The bi-directional communication link with the physical system is one of the main distinguishing features of the Digital Twin paradigm. This continuous flow of data and information, along its entire life cycle, is what makes a Digital Twin a dynamic and evolving entity and not merely a high-fidelity copy. There is an increasing realisation of the importance of a well functioning digital twin in critical infrastructures, such as water networks. Configuration of water network assets, such as valves, pumps, boosters and reservoirs, must be carefully managed and the water flows rerouted, often manually, which is a slow and costly process. The state of the art water management systems assume a relatively static physical model that requires manual corrections. Any change in the network conditions or topology due to degraded control mechanisms, ongoing maintenance, or changes in the external context situation, such as a heat wave, makes the existing model diverge from the reality. Our project proposes a unique approach to real-time monitoring of the water network that can handle automated changes of the model, based on the measured discrepancy of the model with the obtained IoT sensor data. We aim at an evolutionary approach that can apply detected changes to the model and update it in real-time without the need for any additional model validation and calibration. The state of the art deep learning algorithms will be applied to create a machine-learning data-driven simulation of the water network system.

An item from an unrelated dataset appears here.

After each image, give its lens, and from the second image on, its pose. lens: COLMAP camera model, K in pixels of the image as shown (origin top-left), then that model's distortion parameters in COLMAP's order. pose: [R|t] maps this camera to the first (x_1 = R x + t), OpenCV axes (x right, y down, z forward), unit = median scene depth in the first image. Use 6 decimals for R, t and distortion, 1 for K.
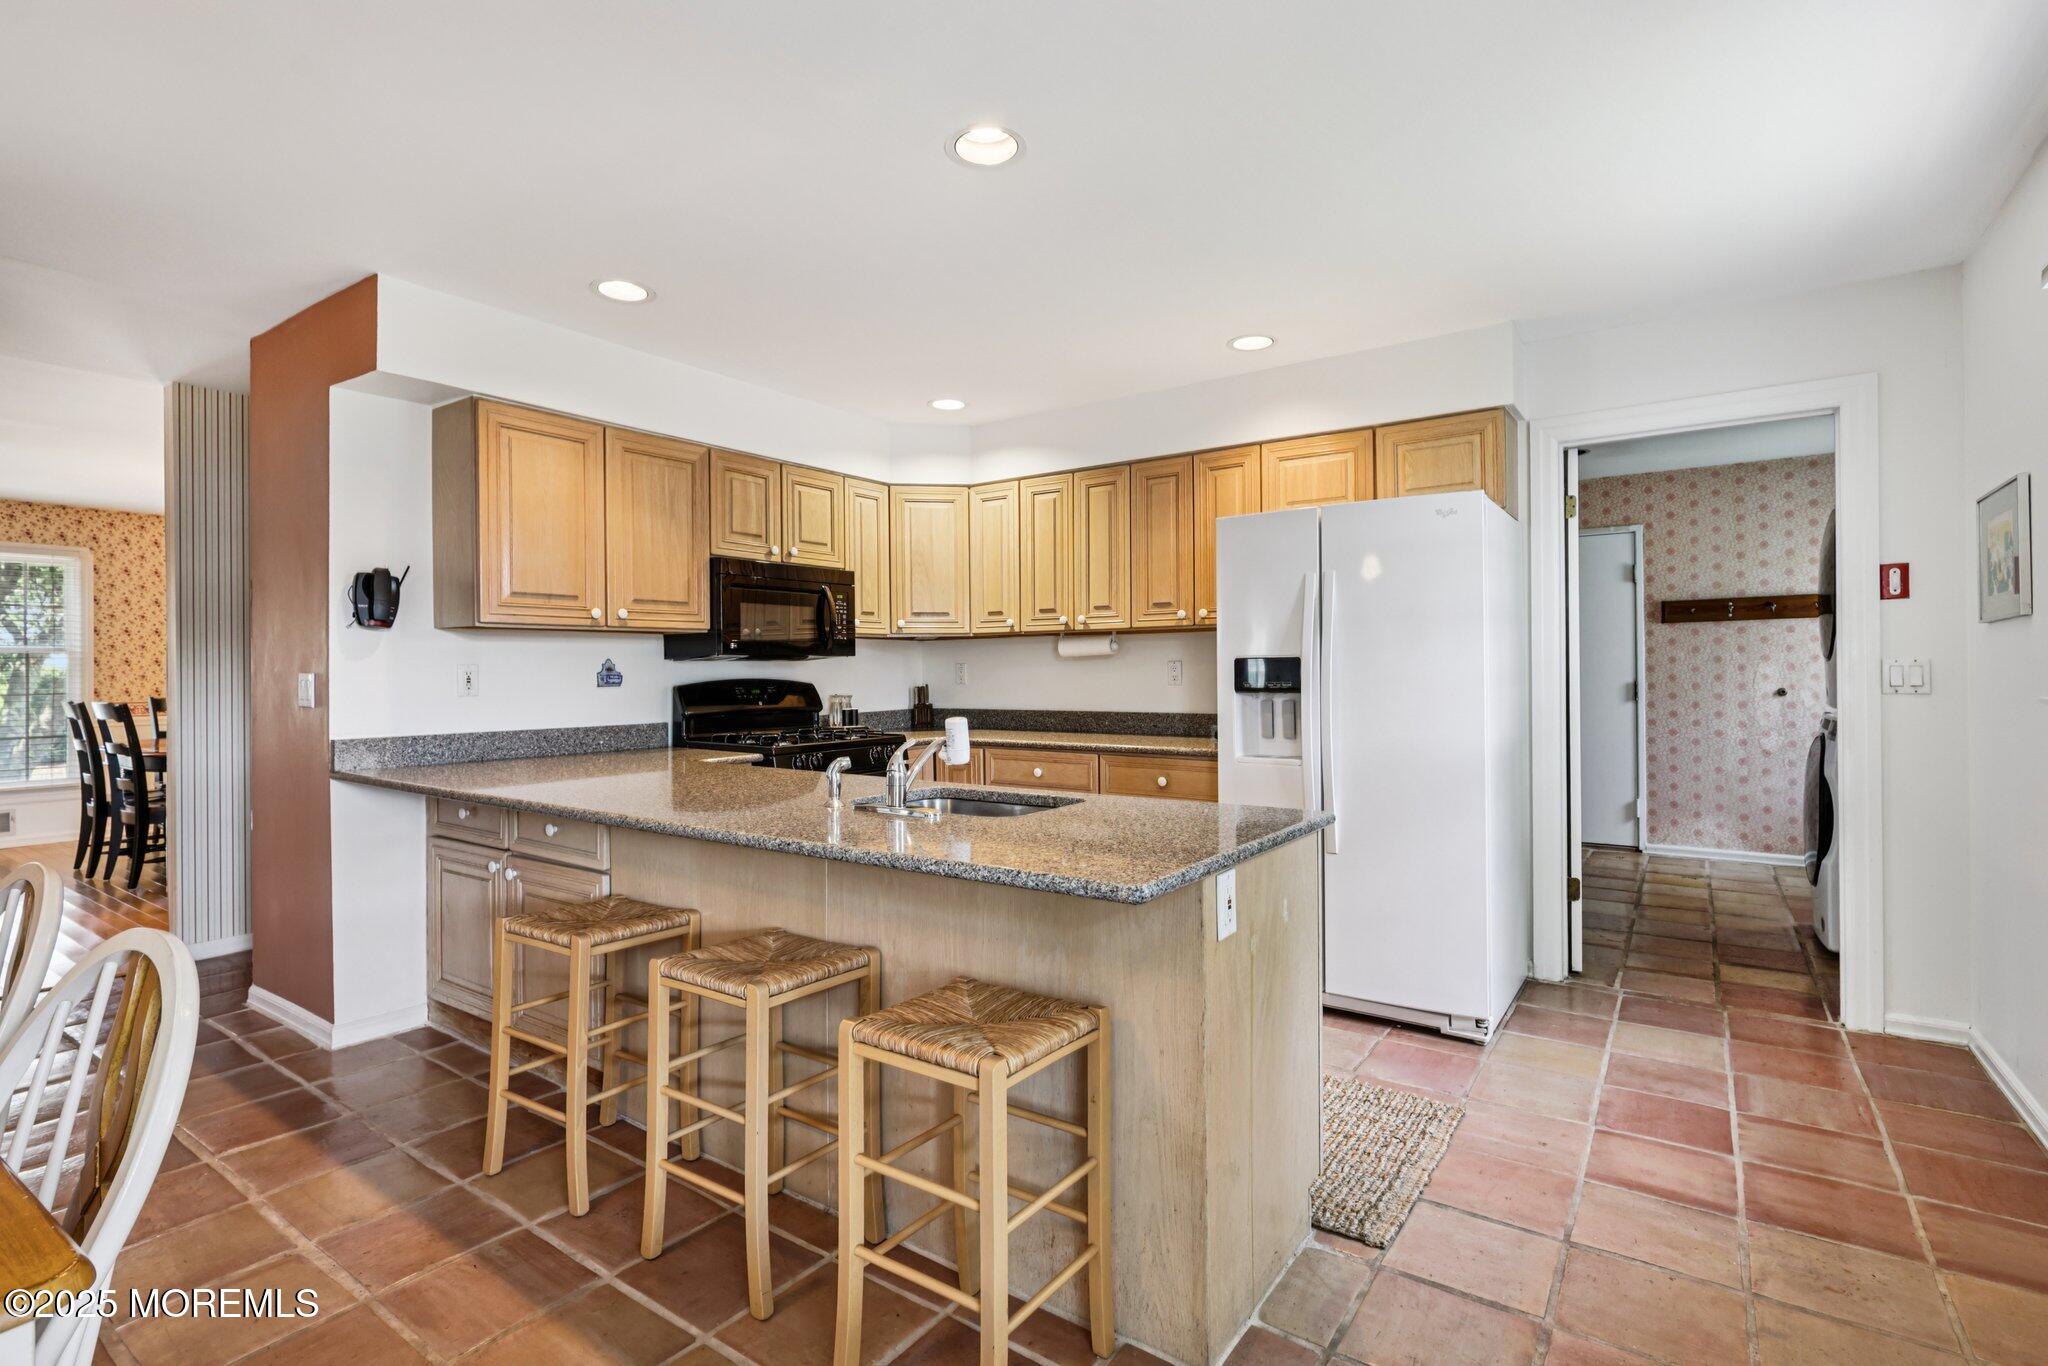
lens RADIAL K [[949.1, 0, 1020.4], [0, 949.1, 674.5], [0, 0, 1]] dist [0.001820, 0.000407]
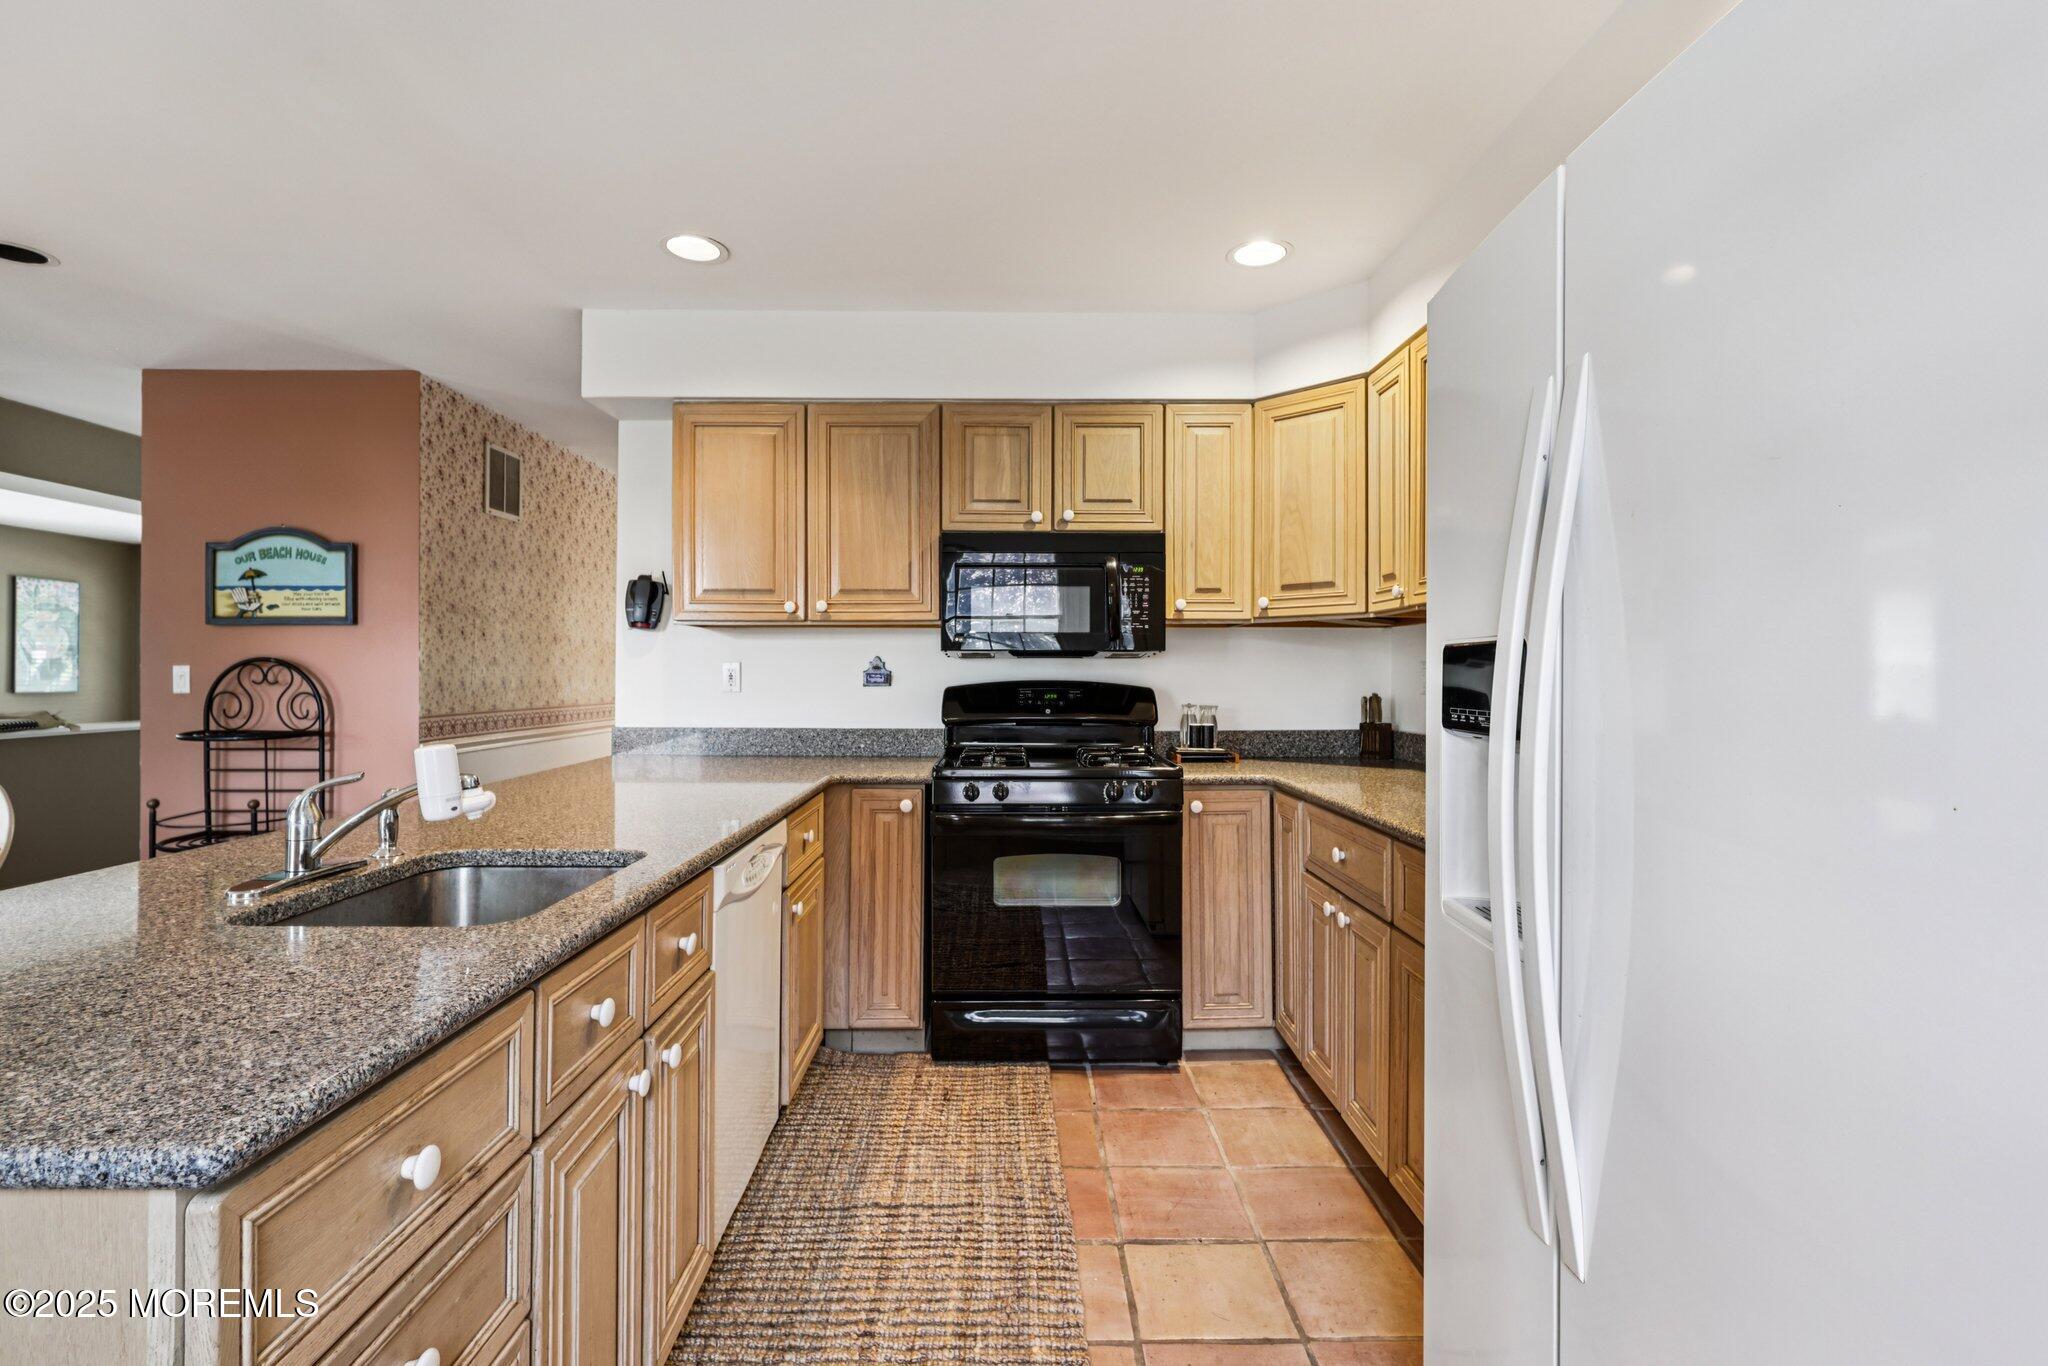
lens RADIAL K [[949.1, 0, 1021.6], [0, 949.1, 674.8], [0, 0, 1]] dist [0.001820, 0.000407]
pose [[0.593624, 0.011048, -0.804667, 0.388263], [-0.010641, 0.999926, 0.005879, -0.005040], [0.804672, 0.005073, 0.593698, 0.558713]]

Moreover, unlike most research that is focused on detection of network problems and sensor faults, we will investigate the possibility of making a step further and continue using the degraded network and malfunctioning sensors until the maintenance and repairs can take place, which can take a long time. We will create a formal model and analyse the effect on data readings of different malfunctions, to construct a mitigating mechanism that is tailor-made for each malfunction type and allows to continue using the data, albeit in a limited capacity.